Jakarta – Dewan Pimpinan Nasional Perhimpunan Mahasiswa Hukum Indonesia (DPN PERMAHI) mengkritik keras keputusan majelis hakim Pengadilan Tipikor Banjarmasin terkait kasus mantan Bupati Tanah Bumbu, Mardani H Maming, yang dinilai tidak berdasar.
Ketua Umum Permahi, Fahmi Namakule, menegaskan bahwa penanganan kasus korupsi harus mengikuti aturan hukum yang berlaku. Dalam pernyataannya pada Senin (04/11/2024), Fahmi menyoroti berbagai kejanggalan dalam proses hukum yang dijalani Mardani H Maming. Menurut Fahmi, terdapat banyak kejanggalan mulai dari proses pemeriksaan awal dan penetapan tersangka, kurangnya saksi ahli dalam proses penyelidikan, hingga penerapan hukum oleh hakim Tipikor Banjarmasin dalam putusan nomor 40/Pid.Sus-TPK/2022/PN Bjm.
Proses pemeriksaan dan penetapan tersangka terhadap Mardani H Maming dinilai terlalu cepat dan terkesan direncanakan. Pada 9 Juli 2022, KPK mulai menyelidiki dugaan gratifikasi terkait pengalihan izin usaha pertambangan (IUP) di Tanah Bumbu. Hanya seminggu kemudian, kasus ini naik ke tahap penyidikan, dan pada 16 Juni 2022, Mardani ditetapkan sebagai tersangka. Perubahan status dari saksi menjadi tersangka terjadi dalam waktu singkat tanpa pemeriksaan saksi dan alat bukti yang memadai.

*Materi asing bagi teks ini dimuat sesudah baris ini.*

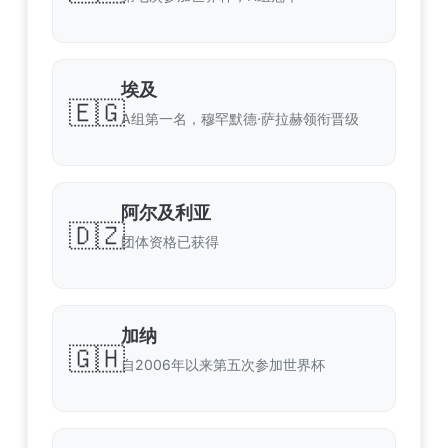
埃及
🇪🇬
A组第一名，穆罕默德·萨拉赫领衔晋级
阿尔及利亚
🇩🇿
团体资格已获得
加纳
🇬🇭
自2006年以来第五次参加世界杯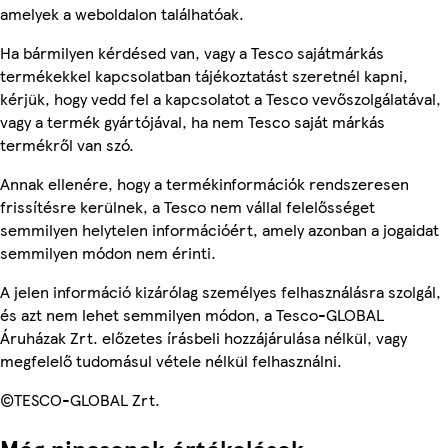
amelyek a weboldalon találhatóak.
Ha bármilyen kérdésed van, vagy a Tesco sajátmárkás
termékekkel kapcsolatban tájékoztatást szeretnél kapni,
kérjük, hogy vedd fel a kapcsolatot a Tesco vevőszolgálatával,
vagy a termék gyártójával, ha nem Tesco saját márkás
termékről van szó.
Annak ellenére, hogy a termékinformációk rendszeresen
frissítésre kerülnek, a Tesco nem vállal felelősséget
semmilyen helytelen információért, amely azonban a jogaidat
semmilyen módon nem érinti.
A jelen információ kizárólag személyes felhasználásra szolgál,
és azt nem lehet semmilyen módon, a Tesco-GLOBAL
Áruházak Zrt. előzetes írásbeli hozzájárulása nélkül, vagy
megfelelő tudomásul vétele nélkül felhasználni.
©TESCO-GLOBAL Zrt.
Még nincsenek értékelések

Dalam kasus dugaan korupsi terkait kebijakan administrasi, biasanya KPK memanggil saksi ahli di bidang administrasi dan perizinan. Namun, hal ini tidak dilakukan dalam kasus Mardani H Maming. Selain itu, terdapat upaya menghalangi proses praperadilan yang diajukan oleh Mardani. Ia mengajukan praperadilan di Pengadilan Negeri Jakarta Selatan untuk menggugat penetapan tersangka yang dianggap tergesa-gesa. Namun, sehari sebelum putusan praperadilan, KPK mengeluarkan status Daftar Pencarian Orang (DPO) untuk Mardani, meskipun ia telah menyatakan akan hadir di sidang berikutnya.
Penetapan DPO di penghujung praperadilan menjadi kejutan besar bagi Mardani H Maming. Menurut ketentuan SEMA Nomor 1 Tahun 2018, buronan tidak dapat mengajukan praperadilan. Langkah ini dianggap sebagai upaya untuk membatasi hak terdakwa dalam proses hukum yang terbuka dan adil, serta dinilai inkonstitusional.

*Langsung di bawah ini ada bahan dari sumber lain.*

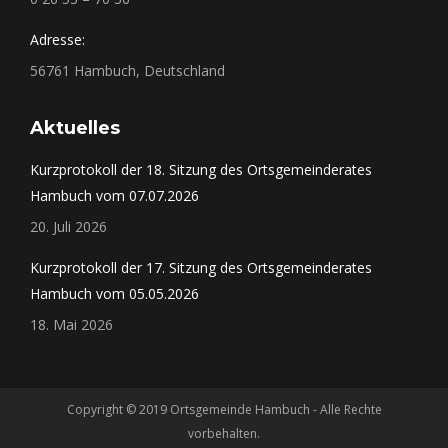
Adresse:
56761 Hambuch, Deutschland
Aktuelles
Kurzprotokoll der 18. Sitzung des Ortsgemeinderates
Hambuch vom 07.07.2026
20. Juli 2026
Kurzprotokoll der 17. Sitzung des Ortsgemeinderates
Hambuch vom 05.05.2026
18. Mai 2026
Copyright © 2019 Ortsgemeinde Hambuch - Alle Rechte
vorbehalten.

Fahmi juga menyoroti kesalahan penerapan pasal 93 UU Minerba oleh majelis hakim Tipikor Banjarmasin. Pasal ini seharusnya hanya berlaku untuk pihak yang memegang IUP, bukan untuk Mardani yang saat itu menjabat sebagai Bupati Tanah Bumbu. Selain itu, SK Bupati yang menjadi inti tuduhan telah diakui sah secara administratif dengan sertifikat clear and clean (CNC) dari Kementerian ESDM selama lebih dari 11 tahun, namun fakta ini diabaikan oleh majelis hakim.
Fahmi menegaskan bahwa jika seluruh poin dakwaan tidak terpenuhi dan tidak dapat dibuktikan, maka dakwaan tersebut harus ditolak, dan terdakwa harus dibebaskan serta dipulihkan nama baiknya. Namun, majelis hakim berpendapat sebaliknya, yang menurut Permahi melukai rasa keadilan masyarakat.
Permahi berencana mengajukan pandangan resmi kepada majelis hakim dalam persidangan peninjauan kembali (PK) sebagai sahabat peradilan atau Amicus Curae. Langkah ini merupakan upaya Permahi untuk mengawal sistem peradilan yang bersih dan profesional sesuai dengan perundang-undangan di Indonesia.